Mahindra & Mahindra (M&M) has unveiled impressive financial results for the March quarter, showcasing a remarkable 22% year-on-year growth in standalone profits, amounting to ₹2,437 crore. This surge can be attributed to a more lucrative lineup of SUVs and an upswing in tractor margins. Additionally, revenue from operations saw a significant increase of 25%, reaching ₹31,353 crore.
SUV Sales Drive Revenue Growth
During the quarter, M&M reported a substantial 18% increase in SUV volumes, exceeding 149,000 units sold.

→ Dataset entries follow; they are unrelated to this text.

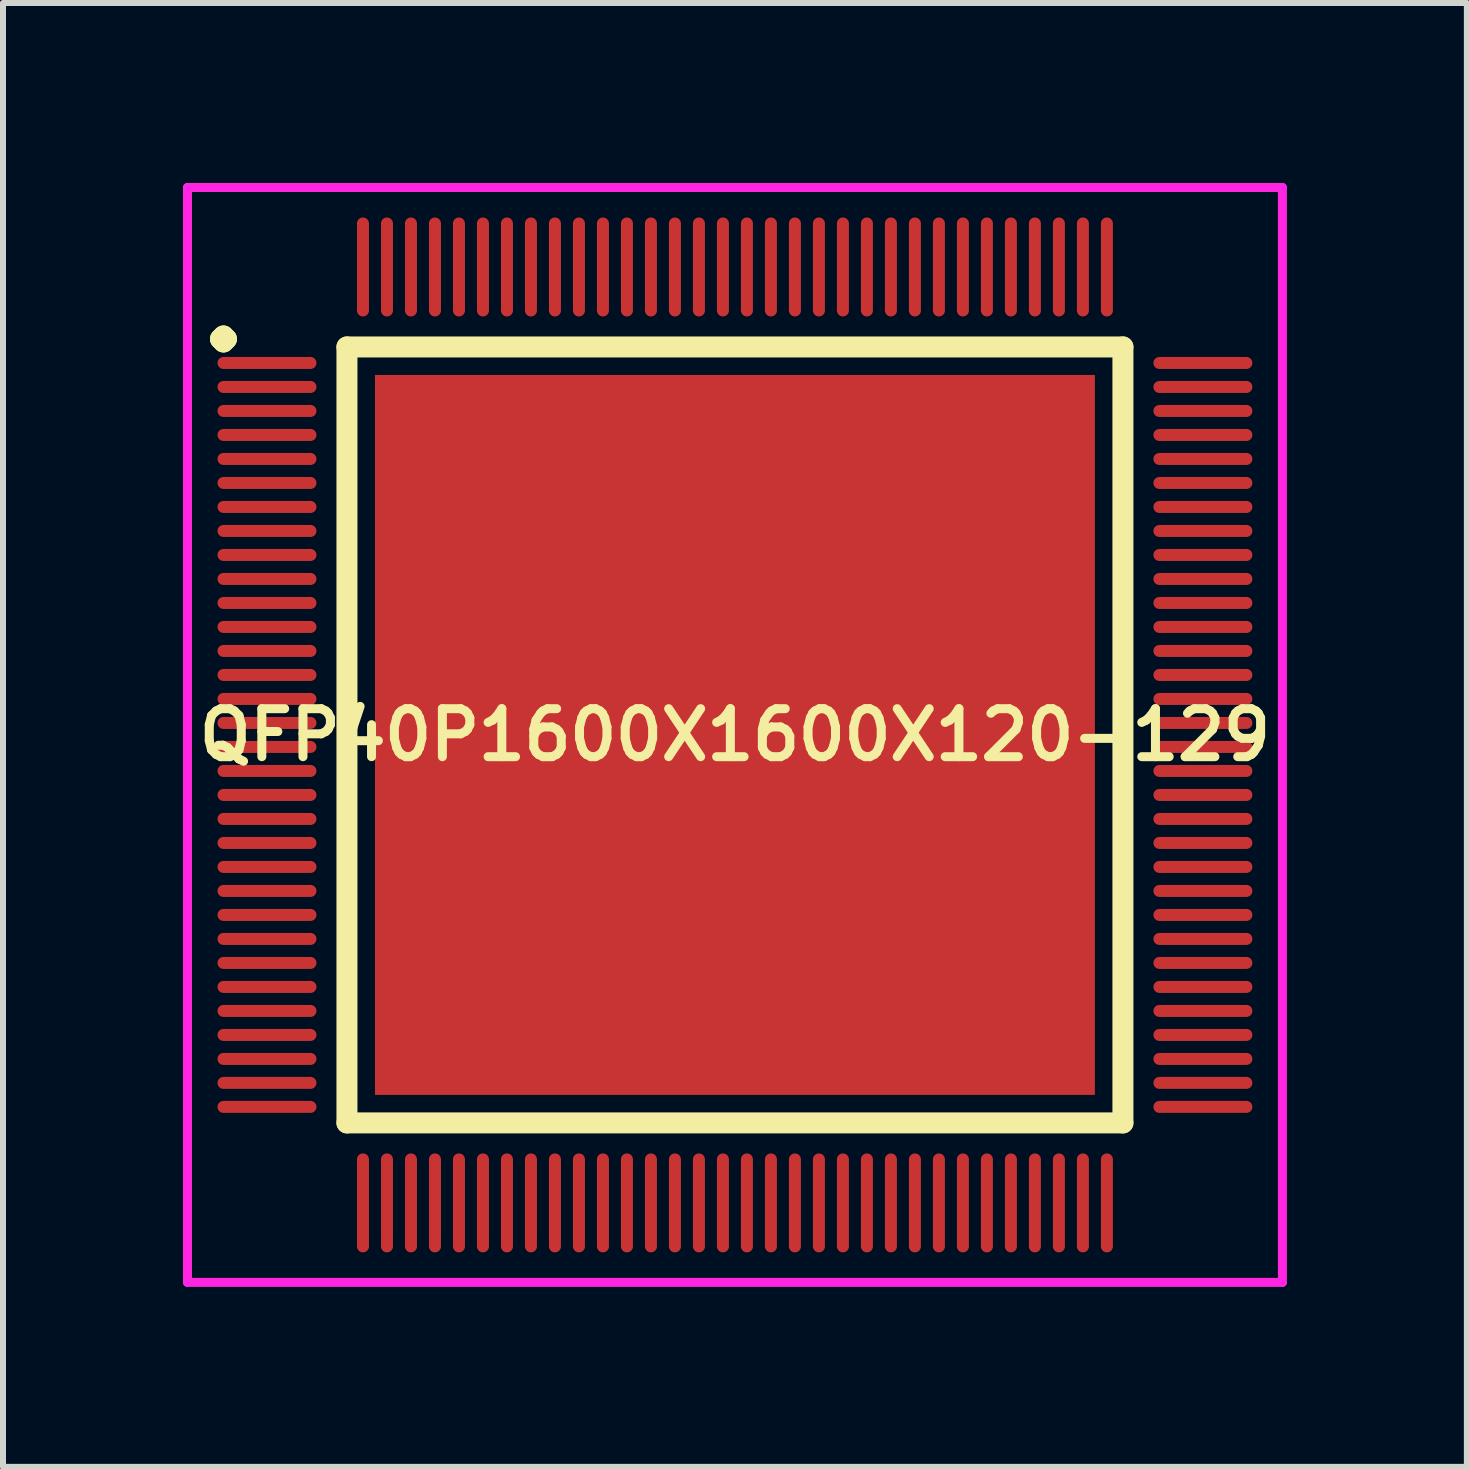
<source format=kicad_pcb>
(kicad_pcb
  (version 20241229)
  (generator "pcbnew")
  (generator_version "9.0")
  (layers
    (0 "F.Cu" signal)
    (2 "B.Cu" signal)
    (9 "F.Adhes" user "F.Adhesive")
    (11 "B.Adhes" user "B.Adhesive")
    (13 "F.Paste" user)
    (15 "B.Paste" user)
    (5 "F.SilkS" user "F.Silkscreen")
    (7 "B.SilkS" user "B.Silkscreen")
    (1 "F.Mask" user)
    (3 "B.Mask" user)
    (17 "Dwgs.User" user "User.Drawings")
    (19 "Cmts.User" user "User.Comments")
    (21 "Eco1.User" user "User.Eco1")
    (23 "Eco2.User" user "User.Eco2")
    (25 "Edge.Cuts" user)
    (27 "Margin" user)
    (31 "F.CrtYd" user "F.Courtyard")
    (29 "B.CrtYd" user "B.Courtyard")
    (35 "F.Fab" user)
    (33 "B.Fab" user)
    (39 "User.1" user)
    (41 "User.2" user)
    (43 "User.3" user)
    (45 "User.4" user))
  (footprint "QFP40P1600X1600X120-129"
    (layer "F.Cu")
    (at 9.2 9.2)
    (property "Reference" "QFP40P1600X1600X120-129" (at 0 0 0) (layer "F.SilkS") (effects (font (size 0.8 0.8) (thickness 0.15))))
    (attr smd)
    (fp_line (start -8.575 -6.6) (end -8.525 -6.65) (stroke (width 0.35) (type solid)) (layer "F.SilkS"))
    (fp_line (start -8.525 -6.65) (end -8.475 -6.6) (stroke (width 0.35) (type solid)) (layer "F.SilkS"))
    (fp_line (start -8.525 -6.55) (end -8.575 -6.6) (stroke (width 0.35) (type solid)) (layer "F.SilkS"))
    (fp_line (start -8.475 -6.6) (end -8.525 -6.55) (stroke (width 0.35) (type solid)) (layer "F.SilkS"))
    (fp_line (start -6.467 -6.467) (end -6.467 6.467) (stroke (width 0.35) (type solid)) (layer "F.SilkS"))
    (fp_line (start -6.467 6.467) (end 6.467 6.467) (stroke (width 0.35) (type solid)) (layer "F.SilkS"))
    (fp_line (start 6.467 -6.467) (end -6.467 -6.467) (stroke (width 0.35) (type solid)) (layer "F.SilkS"))
    (fp_line (start 6.467 6.467) (end 6.467 -6.467) (stroke (width 0.35) (type solid)) (layer "F.SilkS"))
    (fp_line (start -9.125 -9.125) (end 9.125 -9.125) (stroke (width 0.15) (type solid)) (layer "F.CrtYd"))
    (fp_line (start -9.125 9.125) (end -9.125 -9.125) (stroke (width 0.15) (type solid)) (layer "F.CrtYd"))
    (fp_line (start 9.125 -9.125) (end 9.125 9.125) (stroke (width 0.15) (type solid)) (layer "F.CrtYd"))
    (fp_line (start 9.125 9.125) (end -9.125 9.125) (stroke (width 0.15) (type solid)) (layer "F.CrtYd"))
    (pad "1" smd oval (at -7.8 -6.2) (size 1.65 0.2) (layers "F.Cu" "F.Mask" "F.Paste"))
    (pad "2" smd oval (at -7.8 -5.8) (size 1.65 0.2) (layers "F.Cu" "F.Mask" "F.Paste"))
    (pad "3" smd oval (at -7.8 -5.4) (size 1.65 0.2) (layers "F.Cu" "F.Mask" "F.Paste"))
    (pad "4" smd oval (at -7.8 -5) (size 1.65 0.2) (layers "F.Cu" "F.Mask" "F.Paste"))
    (pad "5" smd oval (at -7.8 -4.6) (size 1.65 0.2) (layers "F.Cu" "F.Mask" "F.Paste"))
    (pad "6" smd oval (at -7.8 -4.2) (size 1.65 0.2) (layers "F.Cu" "F.Mask" "F.Paste"))
    (pad "7" smd oval (at -7.8 -3.8) (size 1.65 0.2) (layers "F.Cu" "F.Mask" "F.Paste"))
    (pad "8" smd oval (at -7.8 -3.4) (size 1.65 0.2) (layers "F.Cu" "F.Mask" "F.Paste"))
    (pad "9" smd oval (at -7.8 -3) (size 1.65 0.2) (layers "F.Cu" "F.Mask" "F.Paste"))
    (pad "10" smd oval (at -7.8 -2.6) (size 1.65 0.2) (layers "F.Cu" "F.Mask" "F.Paste"))
    (pad "11" smd oval (at -7.8 -2.2) (size 1.65 0.2) (layers "F.Cu" "F.Mask" "F.Paste"))
    (pad "12" smd oval (at -7.8 -1.8) (size 1.65 0.2) (layers "F.Cu" "F.Mask" "F.Paste"))
    (pad "13" smd oval (at -7.8 -1.4) (size 1.65 0.2) (layers "F.Cu" "F.Mask" "F.Paste"))
    (pad "14" smd oval (at -7.8 -1) (size 1.65 0.2) (layers "F.Cu" "F.Mask" "F.Paste"))
    (pad "15" smd oval (at -7.8 -0.6) (size 1.65 0.2) (layers "F.Cu" "F.Mask" "F.Paste"))
    (pad "16" smd oval (at -7.8 -0.2) (size 1.65 0.2) (layers "F.Cu" "F.Mask" "F.Paste"))
    (pad "17" smd oval (at -7.8 0.2) (size 1.65 0.2) (layers "F.Cu" "F.Mask" "F.Paste"))
    (pad "18" smd oval (at -7.8 0.6) (size 1.65 0.2) (layers "F.Cu" "F.Mask" "F.Paste"))
    (pad "19" smd oval (at -7.8 1) (size 1.65 0.2) (layers "F.Cu" "F.Mask" "F.Paste"))
    (pad "20" smd oval (at -7.8 1.4) (size 1.65 0.2) (layers "F.Cu" "F.Mask" "F.Paste"))
    (pad "21" smd oval (at -7.8 1.8) (size 1.65 0.2) (layers "F.Cu" "F.Mask" "F.Paste"))
    (pad "22" smd oval (at -7.8 2.2) (size 1.65 0.2) (layers "F.Cu" "F.Mask" "F.Paste"))
    (pad "23" smd oval (at -7.8 2.6) (size 1.65 0.2) (layers "F.Cu" "F.Mask" "F.Paste"))
    (pad "24" smd oval (at -7.8 3) (size 1.65 0.2) (layers "F.Cu" "F.Mask" "F.Paste"))
    (pad "25" smd oval (at -7.8 3.4) (size 1.65 0.2) (layers "F.Cu" "F.Mask" "F.Paste"))
    (pad "26" smd oval (at -7.8 3.8) (size 1.65 0.2) (layers "F.Cu" "F.Mask" "F.Paste"))
    (pad "27" smd oval (at -7.8 4.2) (size 1.65 0.2) (layers "F.Cu" "F.Mask" "F.Paste"))
    (pad "28" smd oval (at -7.8 4.6) (size 1.65 0.2) (layers "F.Cu" "F.Mask" "F.Paste"))
    (pad "29" smd oval (at -7.8 5) (size 1.65 0.2) (layers "F.Cu" "F.Mask" "F.Paste"))
    (pad "30" smd oval (at -7.8 5.4) (size 1.65 0.2) (layers "F.Cu" "F.Mask" "F.Paste"))
    (pad "31" smd oval (at -7.8 5.8) (size 1.65 0.2) (layers "F.Cu" "F.Mask" "F.Paste"))
    (pad "32" smd oval (at -7.8 6.2) (size 1.65 0.2) (layers "F.Cu" "F.Mask" "F.Paste"))
    (pad "33" smd oval (at -6.2 7.8) (size 0.2 1.65) (layers "F.Cu" "F.Mask" "F.Paste"))
    (pad "34" smd oval (at -5.8 7.8) (size 0.2 1.65) (layers "F.Cu" "F.Mask" "F.Paste"))
    (pad "35" smd oval (at -5.4 7.8) (size 0.2 1.65) (layers "F.Cu" "F.Mask" "F.Paste"))
    (pad "36" smd oval (at -5 7.8) (size 0.2 1.65) (layers "F.Cu" "F.Mask" "F.Paste"))
    (pad "37" smd oval (at -4.6 7.8) (size 0.2 1.65) (layers "F.Cu" "F.Mask" "F.Paste"))
    (pad "38" smd oval (at -4.2 7.8) (size 0.2 1.65) (layers "F.Cu" "F.Mask" "F.Paste"))
    (pad "39" smd oval (at -3.8 7.8) (size 0.2 1.65) (layers "F.Cu" "F.Mask" "F.Paste"))
    (pad "40" smd oval (at -3.4 7.8) (size 0.2 1.65) (layers "F.Cu" "F.Mask" "F.Paste"))
    (pad "41" smd oval (at -3 7.8) (size 0.2 1.65) (layers "F.Cu" "F.Mask" "F.Paste"))
    (pad "42" smd oval (at -2.6 7.8) (size 0.2 1.65) (layers "F.Cu" "F.Mask" "F.Paste"))
    (pad "43" smd oval (at -2.2 7.8) (size 0.2 1.65) (layers "F.Cu" "F.Mask" "F.Paste"))
    (pad "44" smd oval (at -1.8 7.8) (size 0.2 1.65) (layers "F.Cu" "F.Mask" "F.Paste"))
    (pad "45" smd oval (at -1.4 7.8) (size 0.2 1.65) (layers "F.Cu" "F.Mask" "F.Paste"))
    (pad "46" smd oval (at -1 7.8) (size 0.2 1.65) (layers "F.Cu" "F.Mask" "F.Paste"))
    (pad "47" smd oval (at -0.6 7.8) (size 0.2 1.65) (layers "F.Cu" "F.Mask" "F.Paste"))
    (pad "48" smd oval (at -0.2 7.8) (size 0.2 1.65) (layers "F.Cu" "F.Mask" "F.Paste"))
    (pad "49" smd oval (at 0.2 7.8) (size 0.2 1.65) (layers "F.Cu" "F.Mask" "F.Paste"))
    (pad "50" smd oval (at 0.6 7.8) (size 0.2 1.65) (layers "F.Cu" "F.Mask" "F.Paste"))
    (pad "51" smd oval (at 1 7.8) (size 0.2 1.65) (layers "F.Cu" "F.Mask" "F.Paste"))
    (pad "52" smd oval (at 1.4 7.8) (size 0.2 1.65) (layers "F.Cu" "F.Mask" "F.Paste"))
    (pad "53" smd oval (at 1.8 7.8) (size 0.2 1.65) (layers "F.Cu" "F.Mask" "F.Paste"))
    (pad "54" smd oval (at 2.2 7.8) (size 0.2 1.65) (layers "F.Cu" "F.Mask" "F.Paste"))
    (pad "55" smd oval (at 2.6 7.8) (size 0.2 1.65) (layers "F.Cu" "F.Mask" "F.Paste"))
    (pad "56" smd oval (at 3 7.8) (size 0.2 1.65) (layers "F.Cu" "F.Mask" "F.Paste"))
    (pad "57" smd oval (at 3.4 7.8) (size 0.2 1.65) (layers "F.Cu" "F.Mask" "F.Paste"))
    (pad "58" smd oval (at 3.8 7.8) (size 0.2 1.65) (layers "F.Cu" "F.Mask" "F.Paste"))
    (pad "59" smd oval (at 4.2 7.8) (size 0.2 1.65) (layers "F.Cu" "F.Mask" "F.Paste"))
    (pad "60" smd oval (at 4.6 7.8) (size 0.2 1.65) (layers "F.Cu" "F.Mask" "F.Paste"))
    (pad "61" smd oval (at 5 7.8) (size 0.2 1.65) (layers "F.Cu" "F.Mask" "F.Paste"))
    (pad "62" smd oval (at 5.4 7.8) (size 0.2 1.65) (layers "F.Cu" "F.Mask" "F.Paste"))
    (pad "63" smd oval (at 5.8 7.8) (size 0.2 1.65) (layers "F.Cu" "F.Mask" "F.Paste"))
    (pad "64" smd oval (at 6.2 7.8) (size 0.2 1.65) (layers "F.Cu" "F.Mask" "F.Paste"))
    (pad "65" smd oval (at 7.8 6.2) (size 1.65 0.2) (layers "F.Cu" "F.Mask" "F.Paste"))
    (pad "66" smd oval (at 7.8 5.8) (size 1.65 0.2) (layers "F.Cu" "F.Mask" "F.Paste"))
    (pad "67" smd oval (at 7.8 5.4) (size 1.65 0.2) (layers "F.Cu" "F.Mask" "F.Paste"))
    (pad "68" smd oval (at 7.8 5) (size 1.65 0.2) (layers "F.Cu" "F.Mask" "F.Paste"))
    (pad "69" smd oval (at 7.8 4.6) (size 1.65 0.2) (layers "F.Cu" "F.Mask" "F.Paste"))
    (pad "70" smd oval (at 7.8 4.2) (size 1.65 0.2) (layers "F.Cu" "F.Mask" "F.Paste"))
    (pad "71" smd oval (at 7.8 3.8) (size 1.65 0.2) (layers "F.Cu" "F.Mask" "F.Paste"))
    (pad "72" smd oval (at 7.8 3.4) (size 1.65 0.2) (layers "F.Cu" "F.Mask" "F.Paste"))
    (pad "73" smd oval (at 7.8 3) (size 1.65 0.2) (layers "F.Cu" "F.Mask" "F.Paste"))
    (pad "74" smd oval (at 7.8 2.6) (size 1.65 0.2) (layers "F.Cu" "F.Mask" "F.Paste"))
    (pad "75" smd oval (at 7.8 2.2) (size 1.65 0.2) (layers "F.Cu" "F.Mask" "F.Paste"))
    (pad "76" smd oval (at 7.8 1.8) (size 1.65 0.2) (layers "F.Cu" "F.Mask" "F.Paste"))
    (pad "77" smd oval (at 7.8 1.4) (size 1.65 0.2) (layers "F.Cu" "F.Mask" "F.Paste"))
    (pad "78" smd oval (at 7.8 1) (size 1.65 0.2) (layers "F.Cu" "F.Mask" "F.Paste"))
    (pad "79" smd oval (at 7.8 0.6) (size 1.65 0.2) (layers "F.Cu" "F.Mask" "F.Paste"))
    (pad "80" smd oval (at 7.8 0.2) (size 1.65 0.2) (layers "F.Cu" "F.Mask" "F.Paste"))
    (pad "81" smd oval (at 7.8 -0.2) (size 1.65 0.2) (layers "F.Cu" "F.Mask" "F.Paste"))
    (pad "82" smd oval (at 7.8 -0.6) (size 1.65 0.2) (layers "F.Cu" "F.Mask" "F.Paste"))
    (pad "83" smd oval (at 7.8 -1) (size 1.65 0.2) (layers "F.Cu" "F.Mask" "F.Paste"))
    (pad "84" smd oval (at 7.8 -1.4) (size 1.65 0.2) (layers "F.Cu" "F.Mask" "F.Paste"))
    (pad "85" smd oval (at 7.8 -1.8) (size 1.65 0.2) (layers "F.Cu" "F.Mask" "F.Paste"))
    (pad "86" smd oval (at 7.8 -2.2) (size 1.65 0.2) (layers "F.Cu" "F.Mask" "F.Paste"))
    (pad "87" smd oval (at 7.8 -2.6) (size 1.65 0.2) (layers "F.Cu" "F.Mask" "F.Paste"))
    (pad "88" smd oval (at 7.8 -3) (size 1.65 0.2) (layers "F.Cu" "F.Mask" "F.Paste"))
    (pad "89" smd oval (at 7.8 -3.4) (size 1.65 0.2) (layers "F.Cu" "F.Mask" "F.Paste"))
    (pad "90" smd oval (at 7.8 -3.8) (size 1.65 0.2) (layers "F.Cu" "F.Mask" "F.Paste"))
    (pad "91" smd oval (at 7.8 -4.2) (size 1.65 0.2) (layers "F.Cu" "F.Mask" "F.Paste"))
    (pad "92" smd oval (at 7.8 -4.6) (size 1.65 0.2) (layers "F.Cu" "F.Mask" "F.Paste"))
    (pad "93" smd oval (at 7.8 -5) (size 1.65 0.2) (layers "F.Cu" "F.Mask" "F.Paste"))
    (pad "94" smd oval (at 7.8 -5.4) (size 1.65 0.2) (layers "F.Cu" "F.Mask" "F.Paste"))
    (pad "95" smd oval (at 7.8 -5.8) (size 1.65 0.2) (layers "F.Cu" "F.Mask" "F.Paste"))
    (pad "96" smd oval (at 7.8 -6.2) (size 1.65 0.2) (layers "F.Cu" "F.Mask" "F.Paste"))
    (pad "97" smd oval (at 6.2 -7.8) (size 0.2 1.65) (layers "F.Cu" "F.Mask" "F.Paste"))
    (pad "98" smd oval (at 5.8 -7.8) (size 0.2 1.65) (layers "F.Cu" "F.Mask" "F.Paste"))
    (pad "99" smd oval (at 5.4 -7.8) (size 0.2 1.65) (layers "F.Cu" "F.Mask" "F.Paste"))
    (pad "100" smd oval (at 5 -7.8) (size 0.2 1.65) (layers "F.Cu" "F.Mask" "F.Paste"))
    (pad "101" smd oval (at 4.6 -7.8) (size 0.2 1.65) (layers "F.Cu" "F.Mask" "F.Paste"))
    (pad "102" smd oval (at 4.2 -7.8) (size 0.2 1.65) (layers "F.Cu" "F.Mask" "F.Paste"))
    (pad "103" smd oval (at 3.8 -7.8) (size 0.2 1.65) (layers "F.Cu" "F.Mask" "F.Paste"))
    (pad "104" smd oval (at 3.4 -7.8) (size 0.2 1.65) (layers "F.Cu" "F.Mask" "F.Paste"))
    (pad "105" smd oval (at 3 -7.8) (size 0.2 1.65) (layers "F.Cu" "F.Mask" "F.Paste"))
    (pad "106" smd oval (at 2.6 -7.8) (size 0.2 1.65) (layers "F.Cu" "F.Mask" "F.Paste"))
    (pad "107" smd oval (at 2.2 -7.8) (size 0.2 1.65) (layers "F.Cu" "F.Mask" "F.Paste"))
    (pad "108" smd oval (at 1.8 -7.8) (size 0.2 1.65) (layers "F.Cu" "F.Mask" "F.Paste"))
    (pad "109" smd oval (at 1.4 -7.8) (size 0.2 1.65) (layers "F.Cu" "F.Mask" "F.Paste"))
    (pad "110" smd oval (at 1 -7.8) (size 0.2 1.65) (layers "F.Cu" "F.Mask" "F.Paste"))
    (pad "111" smd oval (at 0.6 -7.8) (size 0.2 1.65) (layers "F.Cu" "F.Mask" "F.Paste"))
    (pad "112" smd oval (at 0.2 -7.8) (size 0.2 1.65) (layers "F.Cu" "F.Mask" "F.Paste"))
    (pad "113" smd oval (at -0.2 -7.8) (size 0.2 1.65) (layers "F.Cu" "F.Mask" "F.Paste"))
    (pad "114" smd oval (at -0.6 -7.8) (size 0.2 1.65) (layers "F.Cu" "F.Mask" "F.Paste"))
    (pad "115" smd oval (at -1 -7.8) (size 0.2 1.65) (layers "F.Cu" "F.Mask" "F.Paste"))
    (pad "116" smd oval (at -1.4 -7.8) (size 0.2 1.65) (layers "F.Cu" "F.Mask" "F.Paste"))
    (pad "117" smd oval (at -1.8 -7.8) (size 0.2 1.65) (layers "F.Cu" "F.Mask" "F.Paste"))
    (pad "118" smd oval (at -2.2 -7.8) (size 0.2 1.65) (layers "F.Cu" "F.Mask" "F.Paste"))
    (pad "119" smd oval (at -2.6 -7.8) (size 0.2 1.65) (layers "F.Cu" "F.Mask" "F.Paste"))
    (pad "120" smd oval (at -3 -7.8) (size 0.2 1.65) (layers "F.Cu" "F.Mask" "F.Paste"))
    (pad "121" smd oval (at -3.4 -7.8) (size 0.2 1.65) (layers "F.Cu" "F.Mask" "F.Paste"))
    (pad "122" smd oval (at -3.8 -7.8) (size 0.2 1.65) (layers "F.Cu" "F.Mask" "F.Paste"))
    (pad "123" smd oval (at -4.2 -7.8) (size 0.2 1.65) (layers "F.Cu" "F.Mask" "F.Paste"))
    (pad "124" smd oval (at -4.6 -7.8) (size 0.2 1.65) (layers "F.Cu" "F.Mask" "F.Paste"))
    (pad "125" smd oval (at -5 -7.8) (size 0.2 1.65) (layers "F.Cu" "F.Mask" "F.Paste"))
    (pad "126" smd oval (at -5.4 -7.8) (size 0.2 1.65) (layers "F.Cu" "F.Mask" "F.Paste"))
    (pad "127" smd oval (at -5.8 -7.8) (size 0.2 1.65) (layers "F.Cu" "F.Mask" "F.Paste"))
    (pad "128" smd oval (at -6.2 -7.8) (size 0.2 1.65) (layers "F.Cu" "F.Mask" "F.Paste"))
    (pad "129" smd rect (at 0 0) (size 12 12) (layers "F.Cu" "F.Mask" "F.Paste")))
  (gr_rect
    (start -3 -3)
    (end 21.4 21.4)
    (stroke (width 0.1) (type default))
    (fill no)
    (layer "Edge.Cuts")))
</source>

This growth solidifies the company’s position as a market leader, capturing an impressive 23.5% market share in the SUV segment.
- SUV Volume Growth:
- Over 149,000 units sold
- 18% increase compared to the previous year
- 23.5% market share in revenue
In the farm equipment sector, M&M also excelled, with sales surging 23% to more than 87,000 units during the same quarter.
Strong Profitability Metrics
The company’s Earnings Before Interest, Taxes, Depreciation, and Amortisation (EBITDA) margin stood at 13.3%, slightly down from 13.5% in the same period last year. Notably, the profit margin for tractors reached 20.8%, marking the highest level in over three years.
Despite a ₹654 crore investment write-off during the quarter, M&M remains optimistic about its growth trajectory. Group CEO Anish Shah remarked, “We had anticipated a mid-to-high teens growth for our SUVs in FY25, and we have surpassed that with 20% growth, especially in a challenging market.”
Competitive Edge in Passenger Vehicles
M&M has reclaimed the Number 2 spot in the domestic passenger vehicle rankings, overtaking Tata Motors, which now holds the third position. The company’s growth outpaces the industry, effectively navigating the current market slowdowns faced by competitors like Maruti Suzuki and Hyundai.
For FY26, M&M aims for growth in the mid-to-high teens range. The company is set to unveil a new vehicle platform on August 15, which will be manufactured at the Chakan plant. This platform will include three new SUVs powered by internal combustion engines and two battery electric vehicles (BEVs), scheduled for release in 2026.
Expansion Plans and Future Production
To sustain its growth momentum, M&M is planning to establish a new factory to meet mid-term production demands. While the exact location is yet to be determined, Rajesh Jejurikar, Executive Director & CEO of the Auto and Farm Sector, stated, “This will be a large, futuristic plant. We have allocated the necessary cash flow for this project in our capital expenditure plans.” The new facility is primarily designated for passenger vehicles, with flexibility for other production elements as investment opportunities arise.
Current Capacity and EV Developments
M&M’s current capacity utilization for SUVs exceeds 90%, with models like the Thar Roxx and XUV 3XO operating at full capacity. The Scorpio is nearing full utilization, whereas the Bolero has some room for growth.
On the electric vehicle front, M&M reported delivering 6,300 units of the BE 6 and XEV 9e out of over 30,000 bookings. Jejurikar noted that the EV sector is already EBITDA-positive, even without the support of the Production-Linked Incentive (PLI) scheme.
“We are experiencing a 4-5 month waiting period for our EVs. Our strategy will be to ramp up production carefully, even though we have the capacity available. Overall, we are receiving very positive feedback,” he added.
By focusing on innovation and strategic growth, M&M continues to strengthen its position in both the SUV and electric vehicle markets, setting the stage for sustained success in the coming years.